Accordingly, we hold that the assessee's case is squarely covered under Sub-section (7) of Section 144B and, therefore, the provisions of Section 144B are not applicable in this case.

11. The logical consequence of our above conclusion is that the assessment should and could have been completed on or before 31-3-1980, i.e., within the ordinary time limit laid down in Section 153(1)(a)(iii) of the Act. The assessment having been actually completed on 25-9-1980 is, thus, clearly barred by limitation. This takes us to two other important questions, viz., (1) whether the draft of the assessment order prepared by the ITO on 27-3-1980 is or can be treated as a valid order of the assessment, and (2) assuming that the draft assessment order is not and cannot be treated as a valid assessment order, whether such an order of assessment requires to be annulled as being void or whether it can be cancelled/set aside, so that the fresh assessment according to the law can be made.

12. With a view to appreciate the rival contentions in this regard, we have carefully looked into the original copy of the draft assessment order. Its each page is initialled by the ITO. However, the last page of the order where total income is computed is not signed. Tax on the total income proposed has also not been determined. The draft order has been forwarded to the assessee with a clear indication that it is a draft assessment order. The assessee has been called upon to give its objections to the disallowances/additions, if any. Having regard to all the above facts, we are in agreement with Shri Sharma that the draft assessment order is not and cannot be treated as an assessment order passed under Section 143(3), even after taking into account the enabling provisions of Section 292B of the Act. Under the circumstances, it has to be held that the assessment order for the year has been passed by the ITO on 25-9-1980 and is, therefore, clearly barred by limitation.

13. Placing strong reliance on the decisions of the Calcutta High Court in the cases of Ram Kumar Sitaram v. Certificate Officer [1963] 49 ITR 797 at p. 800 and Cachar Plywood Ltd. v. ITO [1978] 114 ITR 379 at p.

388 and of the Supreme Court in the cases of Director of Inspection of Income-tax (Investigation) v. Pooran Mall & Sons [1974] 96 ITR 390 at pp. 398-399 and Grindlays Bank Ltd. v. ITO [1980] 122 ITR 55 at p. 60, the learned standing counsel submitted that the illegality supervened, if at all, at the stage the ITO treated the order of assessment to be the draft assessment order and forwarded a copy of the same to the assessee in terms of Section 144B(1). He urged that the assessment should, therefore, be set aside with a direction to the ITO to treat the raft order as a final order of assessment under Section 143(3).

Shri Sharma, on the other hand, relied on the Gujarat High Court's decision in the case of P.V. Doshi v. CIT [1978] 113 ITR 22 and order of the Tribunal, Delhi Bench, in the case of Shelley Products v. ITO [1984] 10 ITD 136, paragraph No. 2, for the proposition that in a case like the one before us, the assessment has got to be annulled.

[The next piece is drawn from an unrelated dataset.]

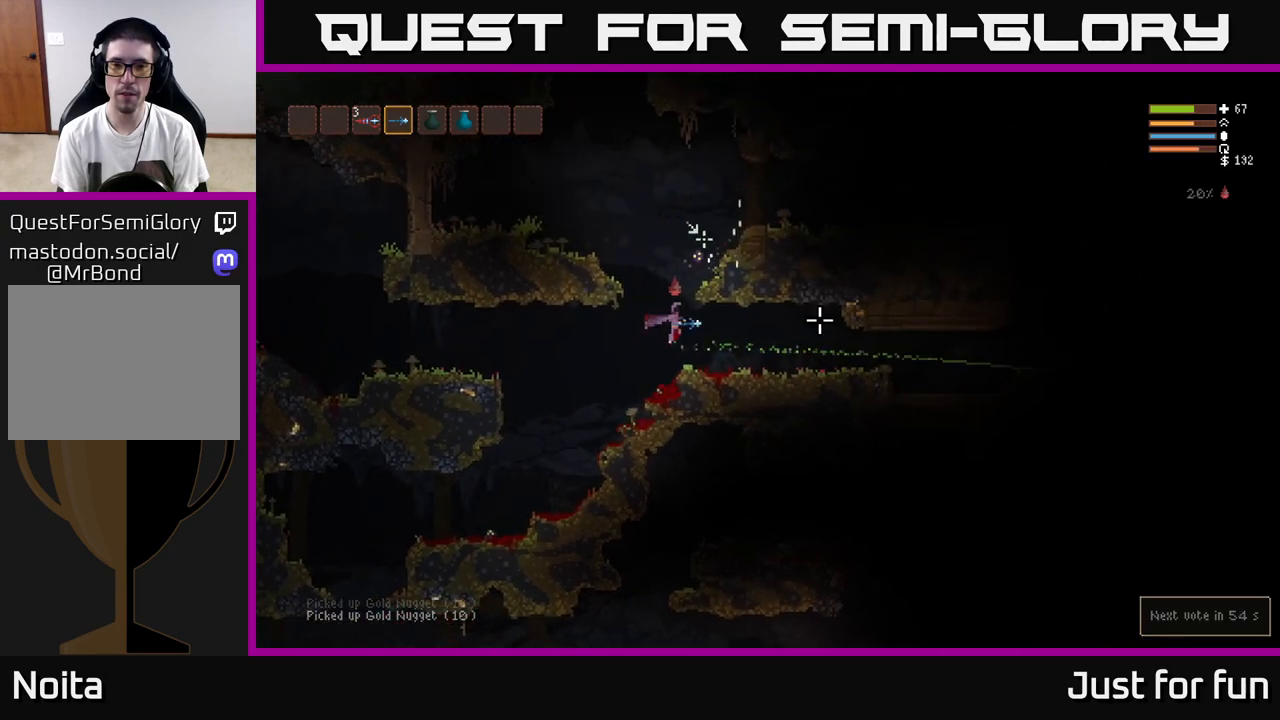
{"buttons": [], "left_stick": "left", "right_stick": "down-left", "events": [[67, "right_stick", "center"], [183, "right_stick", "down-left"], [250, "R2", "down"], [350, "R2", "up"], [350, "left_stick", "left"]]}
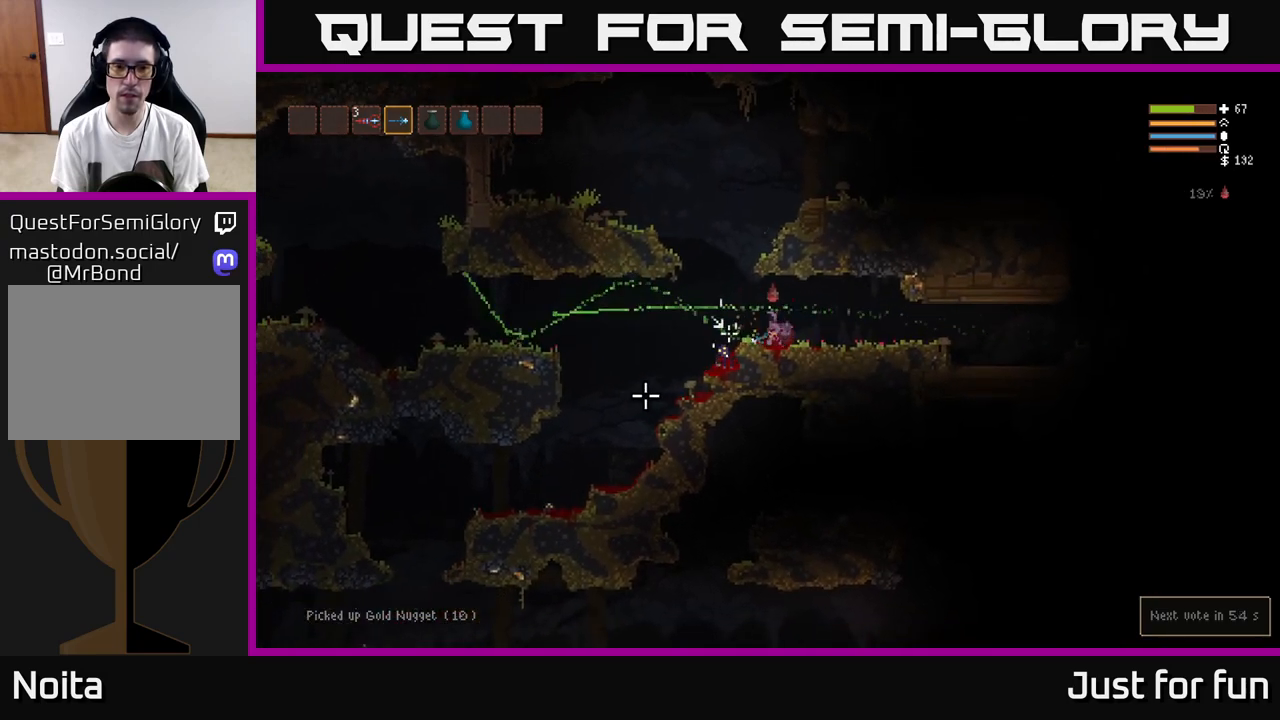
{"buttons": [], "left_stick": "left", "right_stick": "down", "events": [[233, "L2", "down"], [233, "R2", "down"], [317, "L2", "up"], [317, "R2", "up"], [433, "right_stick", "down"]]}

14. The question posed is quite interesting and intricate. The provisions contained in Section 153 prescribing the time limit for completing assessments in different circumstances are absolute. It is categorically provided that 'No order of assessment shall be made under Section 143 or Section 144 at any time after ....' This leaves hardly any scope for doubt that an order of assessment can be passed only within the stipulated time and not beyond. Besides exceptions referred to in that section itself, the Supreme Court has held in the case of CIT v. National Taj Traders [1980] 121 ITR 535 that the time limit applies to various orders to be passed by the authorities originally suo motu and not to orders which are or have to be passed in pursuance of the appellate or revisionary orders. That apart the Supreme Court has explained the effect of orders passed within time but without following certain statutory mandatory provisions or complying with the principles of natural justice, in the cases of Guduthur Bros. v. ITO [1960] 40 ITR 298 and Kapurchand Shrimal v. CIT [1981] 131 ITR 451. It has been held that orders so passed cannot be sustained as valid orders but it does not mean that the orders have to be quashed straightaway.

The appellate authority has to and should direct for passing of orders afresh in accordance with law. In both the above cases, however, the orders in question were passed in time. Legal and valid orders could be passed on those dates on which the orders which were found to suffer from certain irregularity or illegality were passed. In the present case, no order of assessment has been passed within the time limit. The above two cases, thus, do not help the department's contention.

15. As regards the two Supreme Court's decisions and the two Calcutta High Court's decisions relied upon by the learned standing counsel also the position is not very much different. The question involved in Ram Kumar Sitaram's case (supra) was about the validity of fresh certificate proceedings which were started after the earlier proceedings were filed. The question of time limit was not involved at all. In Cachar Plywood Ltd.'s case (supra), the question was, no doubt, similar. But in that case, the assessee had challenged the transfer of its Income-tax file in the High Court. During the pendency of proceedings, the ITO to whom the assessee's cases were transferred had passed the orders of assessment which were in time. These orders were quashed on the ground that the orders of transfer were invalid. It was in these circumstances the High Court directed the ITO who had jurisdiction since inception to pass fresh assessment orders even though time limit for completing the assessment orders had expired.

Issue in the Supreme Court decision in Pooran Mall & Sons' case (supra) did not pertain to orders of assessment at all. It pertained to other provisions. However, some order was passed in that case which was agreed upon by the assessee. This case has, thus, no application whatsoever. In Grindlays Bank Ltd.'s case (supra), the time for completing assessment expired because of stay of proceedings by the High Court from 17-3-1975 to 31-3-1977. Since the assessment order passed on or before 31-3-1975 would have been in time, it was held that the assessment order passed on 31-3-1977 would be in time.

16. Our decision in short, thus, is that once concurrent jurisdiction is conferred on the IAC under Section 125A, he is deemed to have exercised the powers vested in him under Section 125A even if he allows the ITO to exercise all the powers of assessment by himself in as much as Sub-section (2) of Section 125(1)(a) circumscribes the powers of the ITO, within the parameter of the directions that the IAC may give. In any event, so far as the present case is concerned, the IAC, Allahabad has, as a matter of fact, exercised the powers vested in him under Section 125A. Therefore, the provisions of Section 144B are not applicable in this case in view of Sub-section (7) of Section 144B thereof. The order of assessment has been made on 25-9-1980 and is, thus, clearly barred by limitation. Such an order requires to be annulled and not set aside.